Snap's (SNAP) first-ever quarterly earnings as a public company are in and the results weren't what Wall Street was hoping for. The social media upstart posted revenue that fell short of analysts' estimates and slower user growth than was expected, causing shares to plummet more than 23% to $17.60 after-hours on Wednesday and shaving off nearly a quarter of the stock's value. The stock price is just barely above Snap's initial offering price of $17.
For the fiscal first quarter, Snap reported a loss of $2.21 billion, or $2.31 per share, up from the $104.6 million it saw during the same period one year ago -- a cost that the company attributed to $2 billion worth of compensation-related expenses tied to its initial public offering in March. Of those expenses, CEO Evan Spiegel received a $750 million bonus for taking the company public.
Among other key figures, revenue jumped 286% year-over-year to about $150 million, but that still fell short of Wall Street's expected $158 million. Revenue also declined from the fourth quarter, when Snap's total sales were roughly $166 million.
Daily active users, a closely watched number in the report, grew 5% quarter-over-quarter to 166 million, compared to analysts' projected 168 million DAUs. Despite being lower-than-expected, Snap's user growth improved compared to the fourth quarter, when its DAUs grew 4% quarter-over-quarter. Still, Snap's user numbers pale in comparison to Facebook (FB) , arguably Snap's biggest rival, who just said it reached nearly 2 billion monthly users.
Snap's fierce competition with Facebook was also a widely discussed topic on the company's earnings call late Wednesday. When asked outright whether Facebook scares him, Spiegel said Snap is attacking issues like that through product innovation and creativity.

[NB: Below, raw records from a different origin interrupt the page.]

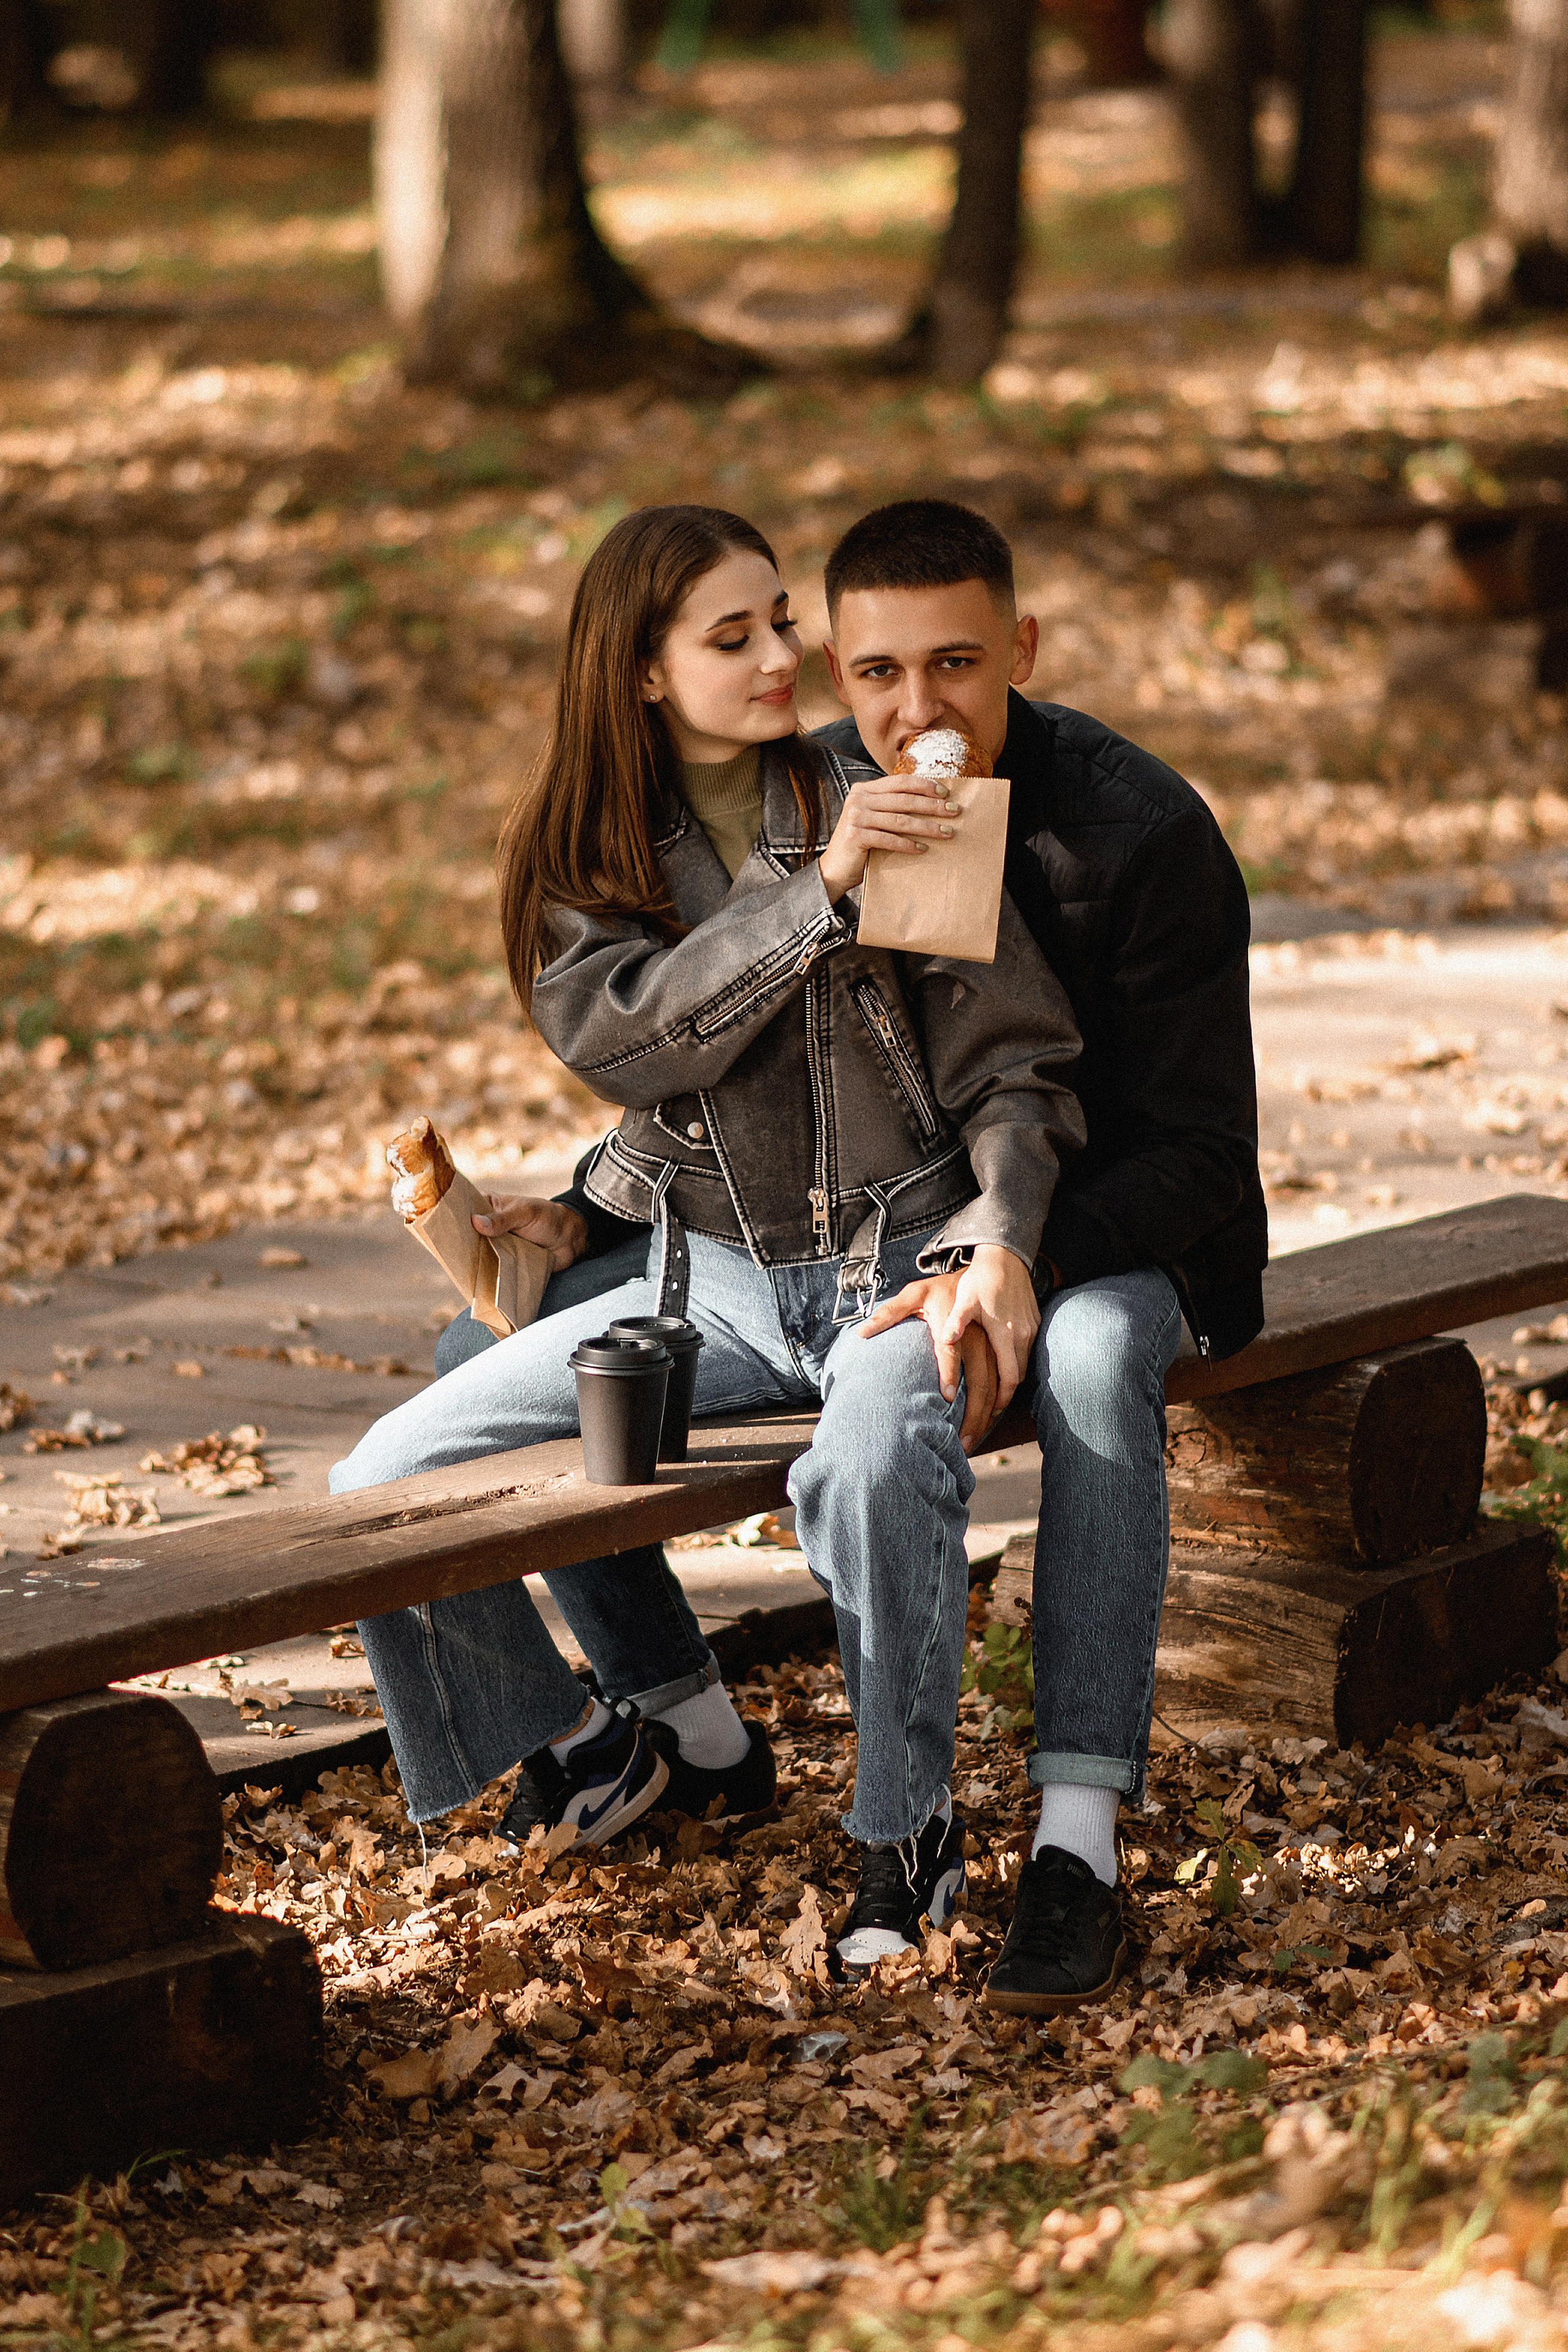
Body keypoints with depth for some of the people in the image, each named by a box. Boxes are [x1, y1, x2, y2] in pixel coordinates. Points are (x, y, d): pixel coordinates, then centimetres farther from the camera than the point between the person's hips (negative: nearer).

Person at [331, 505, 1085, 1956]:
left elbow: (1017, 1058, -3)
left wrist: (1000, 1241, -20)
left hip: (902, 1253, -4)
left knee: (877, 1466, -39)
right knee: (387, 1485, -9)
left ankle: (909, 1828, -16)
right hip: (709, 1277, 4)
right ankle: (579, 1745, 16)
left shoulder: (880, 809, -3)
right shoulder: (581, 858, 4)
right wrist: (819, 892, -27)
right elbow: (624, 1034, -17)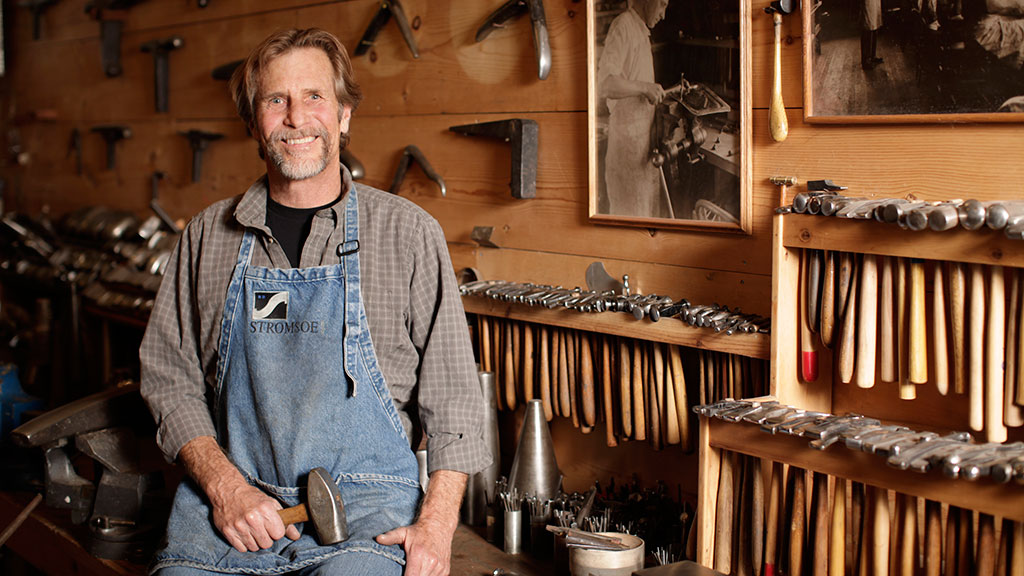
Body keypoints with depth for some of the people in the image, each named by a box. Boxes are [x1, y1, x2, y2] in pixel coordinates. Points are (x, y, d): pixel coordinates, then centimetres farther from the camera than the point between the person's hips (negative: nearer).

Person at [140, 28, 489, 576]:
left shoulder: (410, 234, 2)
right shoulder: (207, 235, 9)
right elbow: (168, 374, 11)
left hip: (366, 496, -2)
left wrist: (436, 525, -10)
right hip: (227, 495, 2)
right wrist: (224, 485, -5)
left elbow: (452, 393, 2)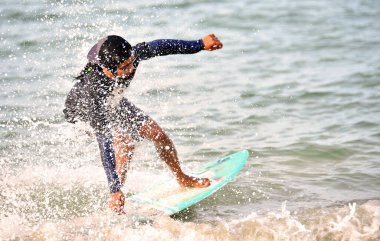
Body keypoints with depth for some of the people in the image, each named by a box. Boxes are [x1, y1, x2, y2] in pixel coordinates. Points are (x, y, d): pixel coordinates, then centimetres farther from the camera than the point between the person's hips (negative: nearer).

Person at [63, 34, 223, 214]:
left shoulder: (131, 56, -34)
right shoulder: (93, 89, -47)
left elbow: (158, 47, -13)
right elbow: (105, 145, -48)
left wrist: (201, 44, -5)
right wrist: (115, 190, -48)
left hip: (113, 103, 6)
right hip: (83, 113, -6)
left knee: (156, 133, 5)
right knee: (125, 141, -29)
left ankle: (182, 179, 30)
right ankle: (115, 206, -19)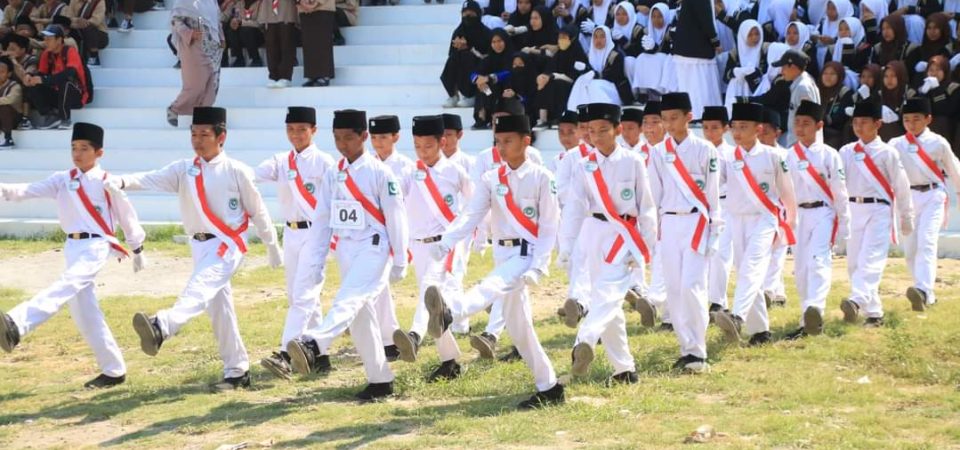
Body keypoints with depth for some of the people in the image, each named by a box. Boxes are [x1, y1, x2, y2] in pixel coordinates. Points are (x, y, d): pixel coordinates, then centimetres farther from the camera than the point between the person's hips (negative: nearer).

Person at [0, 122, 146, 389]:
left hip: (96, 247, -7)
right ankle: (113, 371, 18)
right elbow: (29, 191, -2)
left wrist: (137, 251, 17)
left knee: (64, 288, -30)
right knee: (84, 313, 8)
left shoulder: (109, 183, -1)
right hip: (73, 248, 7)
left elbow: (127, 216, 9)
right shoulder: (62, 180, 10)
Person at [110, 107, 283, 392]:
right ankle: (237, 371, 19)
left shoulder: (236, 171, -4)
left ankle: (161, 328, -56)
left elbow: (258, 211, 4)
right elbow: (153, 179, -7)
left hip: (227, 245, -6)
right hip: (199, 246, 6)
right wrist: (122, 182, -27)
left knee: (199, 290, -29)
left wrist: (272, 247, 11)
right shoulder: (184, 170, 8)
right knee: (218, 307, 10)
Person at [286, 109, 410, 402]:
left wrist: (399, 262, -7)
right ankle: (380, 381, 15)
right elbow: (322, 219, 13)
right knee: (361, 316, 8)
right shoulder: (333, 175, 11)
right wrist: (316, 262, 8)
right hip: (345, 250, 7)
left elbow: (396, 218, -6)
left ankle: (315, 346, -51)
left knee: (348, 301, -27)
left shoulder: (379, 173, -6)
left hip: (374, 248, -7)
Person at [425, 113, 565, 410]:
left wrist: (538, 267, -18)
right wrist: (445, 244, -21)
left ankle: (449, 315, -62)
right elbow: (470, 215, -2)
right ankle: (548, 387, 17)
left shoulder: (541, 177, -5)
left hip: (527, 254, -7)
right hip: (503, 256, 7)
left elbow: (549, 227, -7)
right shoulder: (491, 180, 9)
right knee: (517, 323, 7)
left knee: (490, 288, -33)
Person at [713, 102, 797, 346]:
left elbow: (786, 190, 5)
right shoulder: (728, 159, 6)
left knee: (751, 269, -22)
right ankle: (759, 330, 15)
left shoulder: (772, 156, -1)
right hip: (738, 222, 5)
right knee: (746, 273, 7)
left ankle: (737, 318, -41)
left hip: (764, 220, -5)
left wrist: (790, 222, 9)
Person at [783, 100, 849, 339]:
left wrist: (843, 226, -1)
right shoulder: (789, 156, 8)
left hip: (823, 214, -4)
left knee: (819, 261, -21)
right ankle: (807, 321, 15)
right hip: (798, 215, 4)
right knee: (800, 268, 6)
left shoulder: (829, 155, -1)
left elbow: (840, 191, 0)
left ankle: (815, 310, -38)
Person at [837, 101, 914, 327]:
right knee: (854, 263, 4)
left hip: (878, 211, -5)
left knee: (870, 260, -18)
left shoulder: (887, 153, -1)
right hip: (853, 210, 5)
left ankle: (857, 302, -37)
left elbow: (901, 187, 3)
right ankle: (874, 311, 13)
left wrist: (906, 218, 6)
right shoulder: (846, 152, 9)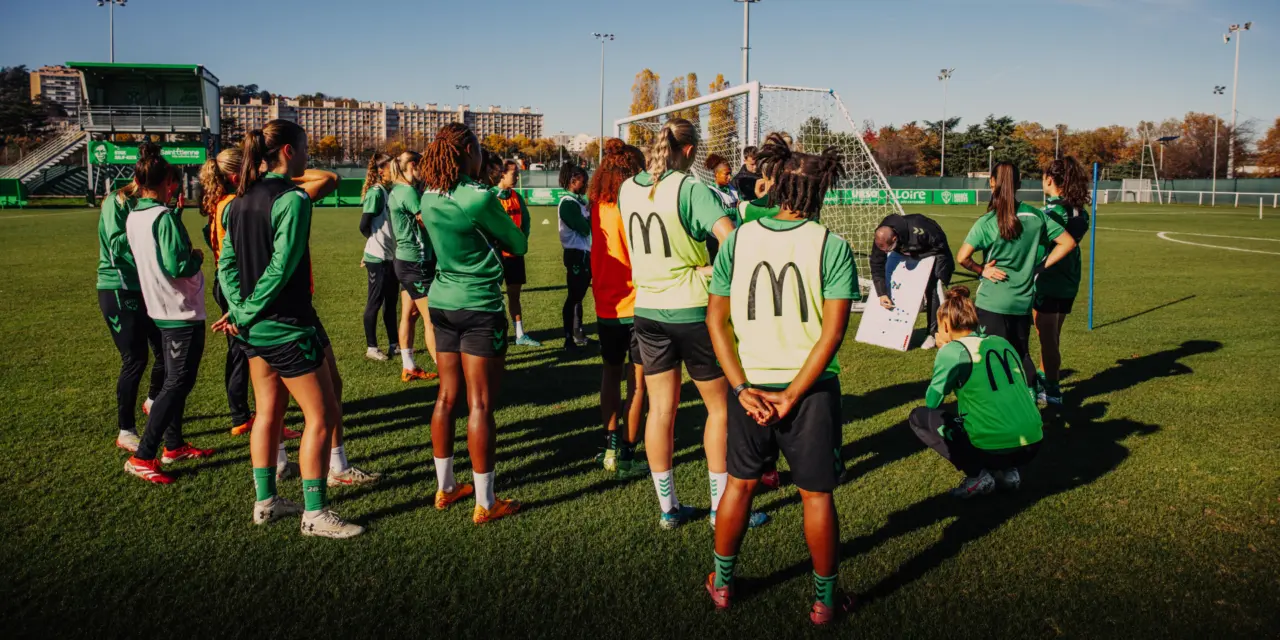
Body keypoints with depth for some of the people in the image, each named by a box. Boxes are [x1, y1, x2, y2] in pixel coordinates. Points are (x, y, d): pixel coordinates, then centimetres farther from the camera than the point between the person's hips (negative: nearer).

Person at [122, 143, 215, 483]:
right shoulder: (164, 216, -19)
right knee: (178, 383, -4)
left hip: (161, 310, 9)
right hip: (184, 313, -9)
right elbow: (176, 267, -26)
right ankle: (142, 458, -4)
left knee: (175, 379, 19)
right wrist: (197, 257, -5)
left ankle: (174, 445, 29)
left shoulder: (133, 217, 6)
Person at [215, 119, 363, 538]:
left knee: (268, 411, 18)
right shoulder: (292, 199, -16)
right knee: (321, 415, 1)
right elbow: (280, 268, -20)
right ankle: (316, 514, 6)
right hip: (287, 326, -9)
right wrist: (246, 314, -11)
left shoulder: (240, 201, 9)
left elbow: (227, 263, 6)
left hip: (254, 326, 9)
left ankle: (265, 502, 28)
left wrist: (239, 309, -2)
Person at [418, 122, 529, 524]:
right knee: (480, 405, -2)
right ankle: (485, 503, 5)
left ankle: (445, 488, 25)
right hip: (480, 308, -7)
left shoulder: (430, 198, 4)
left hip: (442, 303, 7)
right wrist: (497, 236, 13)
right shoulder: (479, 197, -17)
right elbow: (519, 245, -5)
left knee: (447, 396, 14)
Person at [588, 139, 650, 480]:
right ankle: (626, 458, 7)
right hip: (637, 306, -6)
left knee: (611, 373, 20)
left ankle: (611, 447, 25)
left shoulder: (599, 206, 1)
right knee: (637, 383, 4)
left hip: (605, 305, 6)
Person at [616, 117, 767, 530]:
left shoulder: (627, 189, 3)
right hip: (692, 310, -5)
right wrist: (711, 268, -11)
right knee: (719, 406, 10)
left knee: (660, 409, 11)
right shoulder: (690, 188, -15)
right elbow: (731, 238, -28)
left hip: (647, 309, 5)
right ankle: (722, 508, 17)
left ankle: (668, 508, 20)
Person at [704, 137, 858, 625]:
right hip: (811, 387, -2)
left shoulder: (738, 240, -2)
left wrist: (743, 388, -6)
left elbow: (716, 319, -4)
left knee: (740, 483, 19)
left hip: (750, 384, 2)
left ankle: (722, 584, 33)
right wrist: (792, 395, -12)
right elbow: (833, 332, -15)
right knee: (817, 494, 12)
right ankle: (825, 599, 26)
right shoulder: (831, 246, -9)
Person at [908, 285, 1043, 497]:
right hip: (1032, 445, 7)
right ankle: (1007, 471, 15)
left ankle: (977, 475, 2)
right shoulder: (1002, 343, 11)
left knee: (918, 417, 11)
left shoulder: (952, 351, -7)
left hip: (994, 450, -6)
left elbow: (932, 402, 2)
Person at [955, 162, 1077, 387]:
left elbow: (962, 257, -21)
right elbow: (1068, 243, 7)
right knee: (1021, 355, 20)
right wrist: (1039, 267, 8)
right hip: (1023, 301, 4)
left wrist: (981, 269, -4)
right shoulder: (1036, 216, 0)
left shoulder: (987, 222, -13)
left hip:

"I think the bottom line is like...people are going to copy your products if you make great stuff," Spiegel told investors on the call. "I think we see this happening a lot in technology. When Alphabet's (GOOGL) Google came along everyone really felt like they needed a search strategy...And I think at the end of the day, just because Yahoo! (YHOO) has a search bar doesn't mean that they are Google."